For as long as Jami Hinshaw can remember, she has coughed, sneezed, sniffled, and felt miserable every September. When she was nine, the Spokane native and WSU alum was diagnosed with asthma.
Last fall, Hinshaw was fighting her usual symptoms, but she was also carrying a portable air quality monitor in a backpack as part of a study to better understand the health effects of agricultural field burning. Researchers from Washington State University are working with their counterparts from the School of Public Health at the University of Washington to examine volunteers’ exposure levels to atmospheric pollutants coming from field burning in the region.
Controversy has swirled in recent years around the practice of field burning. A lawsuit was settled in 2001 that charged the state of Washington with violating the Americans with Disabilities Act by issuing wheat-burning permits to farmers. The state of Idaho is also being sued because of health concerns arising from agricultural field burning practices.
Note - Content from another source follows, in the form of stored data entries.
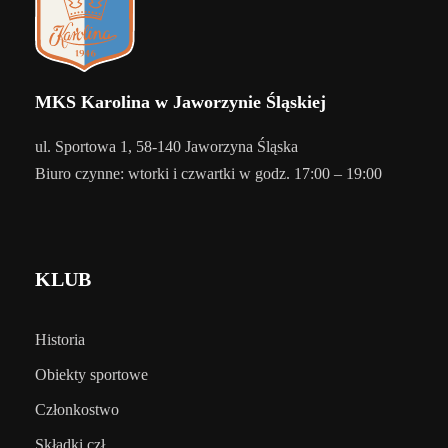
MKS Karolina w Jaworzynie Śląskiej
ul. Sportowa 1, 58-140 Jaworzyna Śląska
Biuro czynne: wtorki i czwartki w godz. 17:00 – 19:00
KLUB
Historia
Obiekty sportowe
Członkostwo
Składki czł.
With the help of funding from the Environmental Protection Agency and the Washington State Department of Ecology, researchers in WSU’s Laboratory of Atmospheric Research gave air quality monitors last fall to asthmatic volunteers to carry throughout the day. They also placed monitors in the volunteers’ homes to measure their exposure levels to particulate matter in the air during the field-burning season. At the same time, the volunteers’ asthmatic symptoms were carefully monitored over an eight-week period.
The study also looked at the chemical composition of the smoke to better understand just what might make people sick.
Information from the data could eventually be used to set standards for particulate matter that better reflect its health effects. While the Environmental Protection Agency set standards regulating small particulate matter in the mid-1990s, the exact mechanism of how the tiny particles affect health is not well understood.
“There is a lot of anecdotal evidence that links health effects to the presence of smoke in the air,” says Candis Claiborn, associate professor of civil and environmental engineering. “But it’s been difficult to assemble enough hard data to find a statistically significant association.
“We want to know more about people’s exposure to agricultural field burning. We also want to know if exposure to this smoke affects asthmatic adults. We hope the study results will help us better understand smoke exposure risks and reduce future health risks.”
Because this is the first study of its kind, the work will most likely result in more study, said Claiborn. However, in the long term, she envisions that finding a direct health effect could lead to new guidelines on how to manage smoke. For instance, if the researchers find that air quality causes the most health problems during the night hours, perhaps guidelines could eventually call for burning earlier in the day, allowing the smoke to dissipate before nightfall.
“I think that eventually they will be able to manage smoke, so that farmers will be able to burn, and people won’t be affected,” says Claiborn.
For her part, Hinshaw enjoyed participating in the study and didn’t mind carrying around her specialized pack, in spite of curious looks from friends and co-workers.
“I thought it was much lighter than the bags I used to carry around as an undergrad,” she says.